BLOOMINGTON – After kneeling to drain the final seconds off Purdue’s 38-21 victory over Indiana, senior quarterback Joey Elliott tucked the game ball under his arm.
He thought about giving it to coach Danny Hope for his first Old Oaken Bucket victory.
Upon further reflection, Elliott figured the ball would be better-served elsewhere: In his parents’ home in Evansville. So he flipped it to his dad in the stands before heading into the locker room to snap pictures with teammates and the Bucket.
It was a big win for us. I’ll be able to go back to Evansville and live comfortably during the break, said Elliott, who threw for 205 yards and four touchdowns in his first starting role against the Hoosiers. I won’t have anybody giving me a hassle – because I always get Christmas cards, birthday cards saying, Go Hoosiers.’
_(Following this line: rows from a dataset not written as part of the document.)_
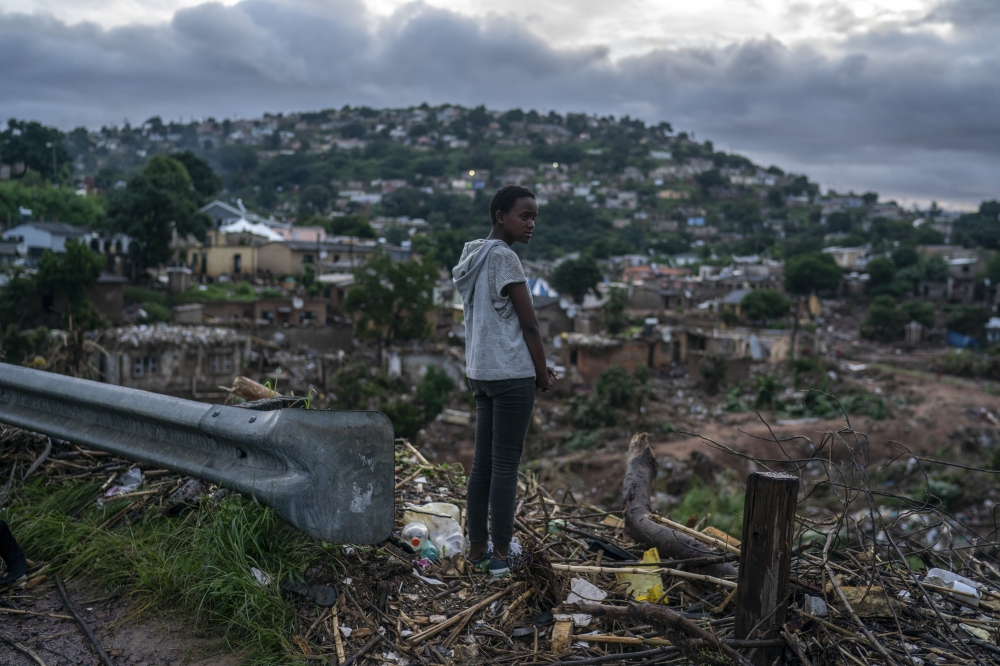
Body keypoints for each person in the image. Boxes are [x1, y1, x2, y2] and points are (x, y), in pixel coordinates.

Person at [452, 184, 557, 577]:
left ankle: (476, 548)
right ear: (501, 216)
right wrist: (543, 374)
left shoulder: (472, 255)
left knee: (483, 464)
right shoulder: (505, 258)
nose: (531, 224)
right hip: (512, 374)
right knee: (505, 465)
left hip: (481, 372)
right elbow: (529, 324)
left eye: (534, 218)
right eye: (524, 216)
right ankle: (500, 554)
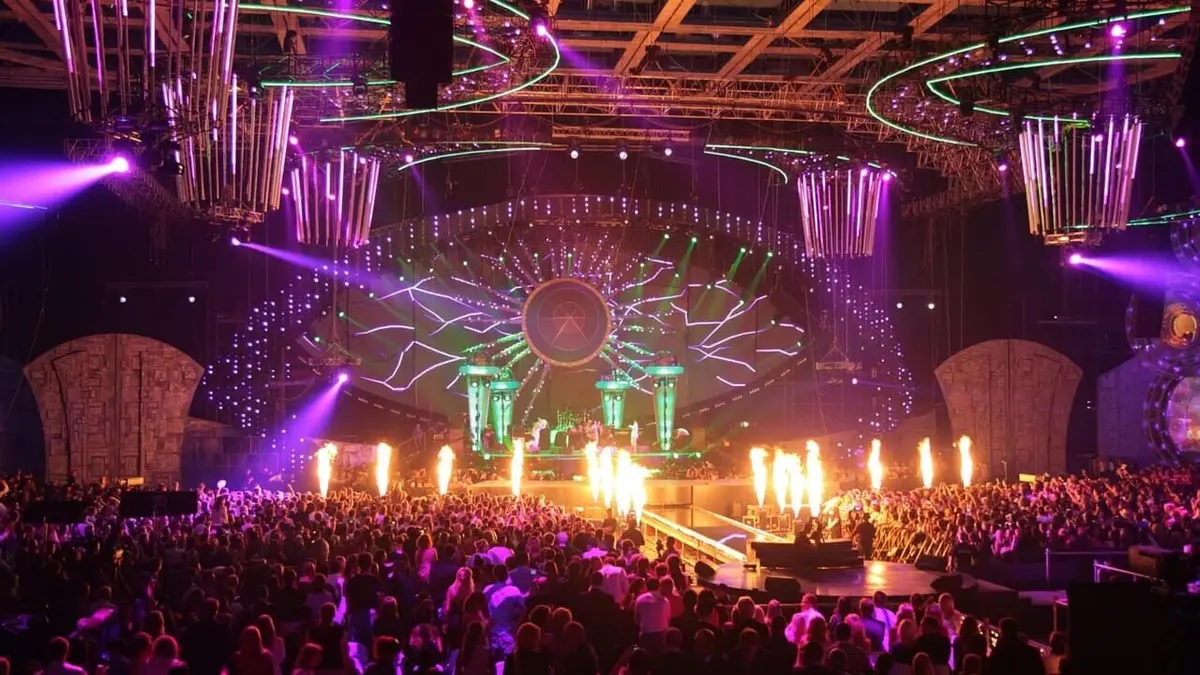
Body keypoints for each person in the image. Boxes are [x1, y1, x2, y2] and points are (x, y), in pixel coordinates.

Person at [306, 603, 350, 675]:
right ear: (334, 615)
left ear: (320, 614)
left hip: (318, 668)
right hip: (336, 667)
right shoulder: (340, 632)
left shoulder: (312, 632)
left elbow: (308, 652)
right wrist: (348, 666)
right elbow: (344, 650)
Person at [633, 578, 671, 653]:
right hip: (661, 636)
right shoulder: (665, 600)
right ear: (659, 586)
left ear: (646, 586)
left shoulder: (640, 599)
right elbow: (668, 619)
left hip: (646, 635)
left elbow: (636, 621)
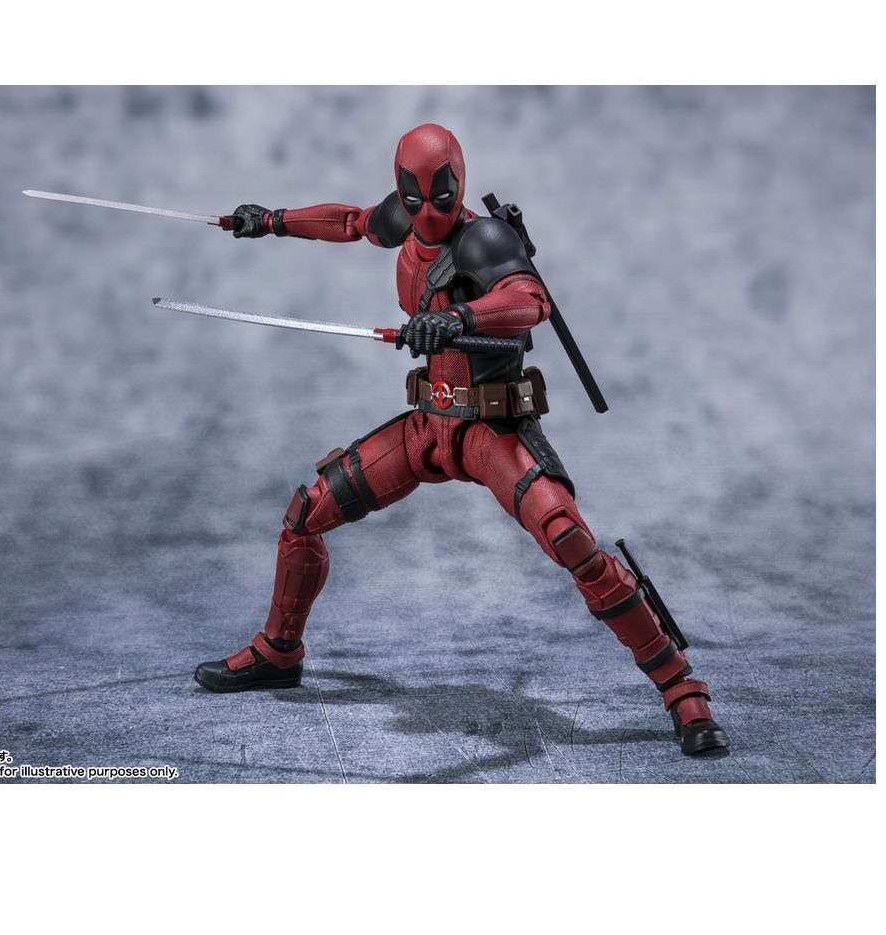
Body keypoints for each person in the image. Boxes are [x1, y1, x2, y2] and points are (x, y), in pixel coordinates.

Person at [194, 123, 728, 756]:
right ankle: (280, 651)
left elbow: (529, 300)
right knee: (306, 513)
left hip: (489, 431)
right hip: (428, 429)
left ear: (460, 183)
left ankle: (682, 688)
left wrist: (458, 316)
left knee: (570, 538)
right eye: (413, 198)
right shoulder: (403, 217)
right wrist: (270, 221)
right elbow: (350, 222)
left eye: (440, 197)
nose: (426, 212)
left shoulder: (484, 240)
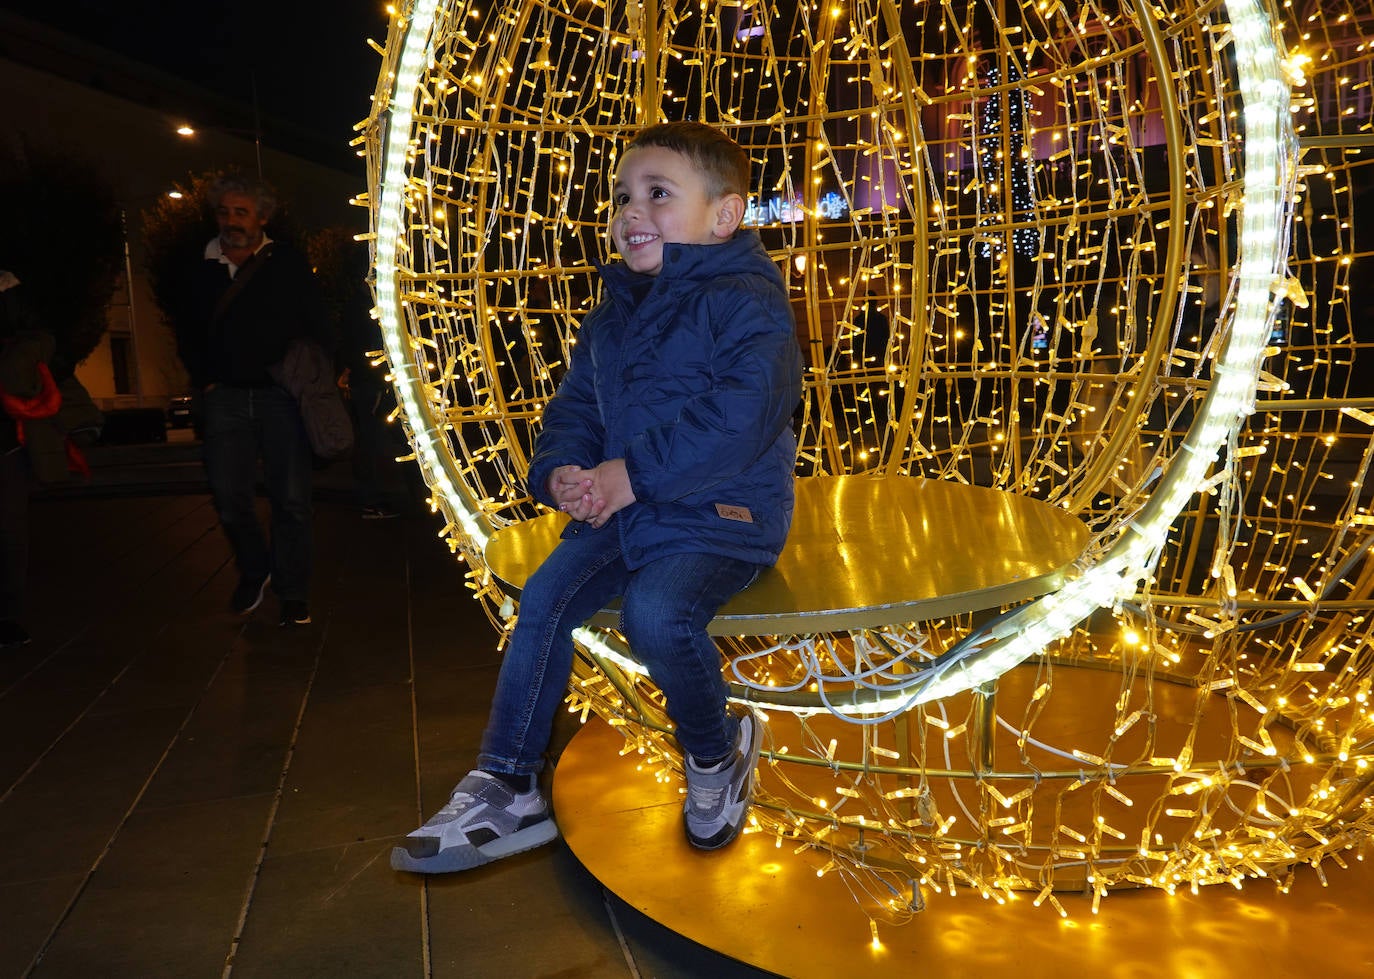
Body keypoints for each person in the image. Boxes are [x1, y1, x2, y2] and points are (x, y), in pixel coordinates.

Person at [391, 121, 803, 873]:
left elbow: (742, 414)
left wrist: (628, 475)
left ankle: (715, 754)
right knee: (544, 597)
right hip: (629, 511)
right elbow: (578, 406)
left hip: (723, 513)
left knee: (657, 612)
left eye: (656, 194)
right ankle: (507, 781)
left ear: (724, 215)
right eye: (621, 197)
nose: (629, 212)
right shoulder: (615, 313)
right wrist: (562, 471)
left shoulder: (746, 300)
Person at [172, 174, 331, 627]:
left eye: (241, 211)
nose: (231, 220)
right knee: (228, 497)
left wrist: (317, 375)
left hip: (280, 398)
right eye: (224, 211)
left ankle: (293, 590)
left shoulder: (286, 263)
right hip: (224, 398)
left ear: (262, 217)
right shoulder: (199, 265)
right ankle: (255, 567)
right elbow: (186, 330)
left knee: (292, 501)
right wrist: (204, 380)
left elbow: (317, 323)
Without the Bucket in tow, Hope said the bus trip home to West Lafayette wouldn’t have been the same, especially considering Purdue had won 10 of the last 12 Bucket games.
It was more of the same Saturday at Memorial Stadium with the Boilermakers (5-7, 4-4 Big Ten) reaching at least 30 points for the ninth time during that 13-year stretch. The Hoosiers haven’t scored more than 27 points in that span.
We had to come out here with the Bucket back on the bus with us, Hope said. If we pulled out of here without a win, the season would have not have been the same. We leave out of here holding our heads high, knowing we took some big steps as a football team and a football program.
It was even more rewarding for Hope because Purdue finished the season doing what he had been pleading for: limiting turnovers on offense and forcing them on defense.
For only the second time this season, the Boilermakers didn’t have a turnover. They also forced four.
Jaycen Taylor ran for a season-best 110 yards on 20 carries and caught seven passes for 59 yards and a score for Purdue.
But Purdue wasn’t the only team reversing trends.
Instead of jumping to an early lead and then collapsing, Indiana fell behind quickly because of its miscues – including a blocked field goal – and then frantically rallied.
The Hoosiers got within 31-21 with 8:04 left in the game. But after a stop on defense, Ben Chappell’s screen pass was intercepted by defensive tackle Kawaan Short. By the time Indiana got the ball back, there was less than 4 minutes remaining.
In the first half, Chappell had an interception and lost a fumble, and Purdue’s David Pender blocked a field goal. The Boilermakers converted all of those mistakes into touchdowns and a 21-7 halftime lead.
It was a tough football game from our standpoint, Indiana coach Bill Lynch said. Throughout the season, I think these guys really battled and kept fighting and I think they did the same thing (Saturday). What was uncharacteristic is what I think was the difference in the game – turnovers and the kicking game. Where we have been really good in the turnover margin, plus eight or nine coming into it, we were minus four.
When you make those kinds of mistakes, those are on us. It was one of those games.